В полной мере это относится и к истории зарождения и формирования концепции «собирания русских земель», которая не стала, к сожалению, предметом специального исследования и воспринимается, как не вызывающий сомнения исторический факт. Многие историки, посвятившие свои труды политической истории России XIV–XVI вв., упоминают о ней лишь вскользь, как о чем-то само собой разумеющемся и имманентно присущем правителям Московского княжества.

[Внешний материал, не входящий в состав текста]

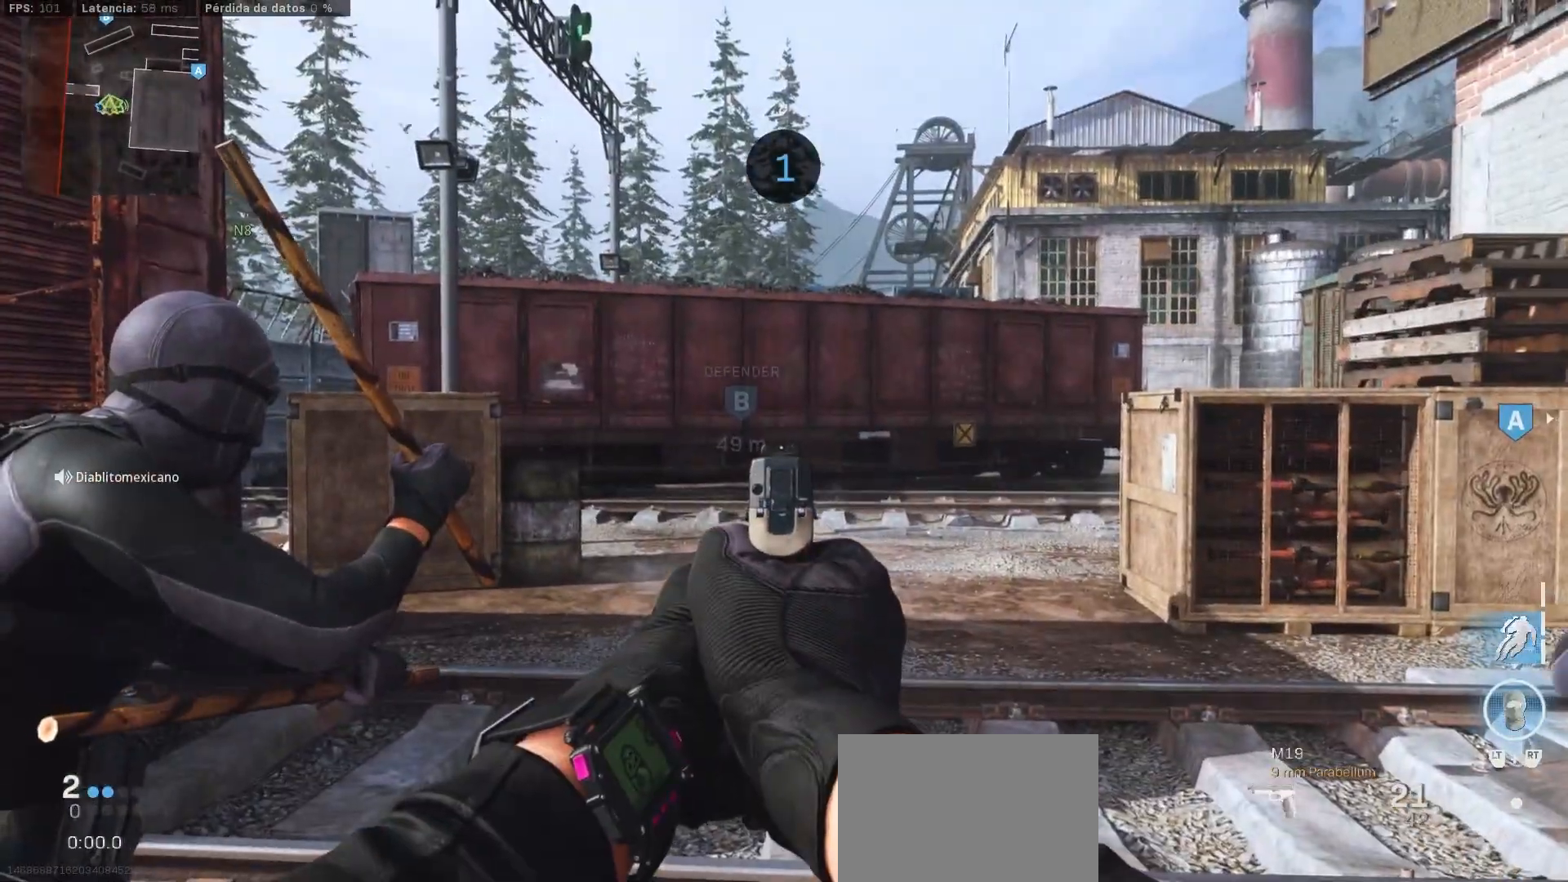
{"buttons": ["L3"], "left_stick": "up", "right_stick": "center", "events": [[33, "left_stick", "up"], [67, "L1", "up"], [133, "SQUARE", "down"], [183, "SQUARE", "up"], [333, "L3", "down"], [417, "L3", "up"], [483, "L3", "down"]]}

Так, к примеру, А. А. Зимин писал об Иване III, что «в 1485 г. он стал государем “всея Руси”, провозгласив тем самым задачу объединения всех русских земель под своей эгидой».[448]Ю. Г. Алексеев, автор специальной монографии об Иване III, отмечает, что его герой «видел себя законным, наследственным государем всей Русской земли, и именно этим в первую очередь объясняется его политика в побежденном Новгороде».[449] Далее, комментируя переданные летом 1490 г. послу польского короля Станиславу Петряшковичу слова великого князя: «А нам от короля великие кривды делаются: наши городы и волости и земли наши король за собою держит», Алексеев пишет, что это было «первое официальное заявление Русского государства о непризнании захвата русских земель Литвой и Польшей, первый шаг в выработке перспективной политической программы борьбы за эти земли».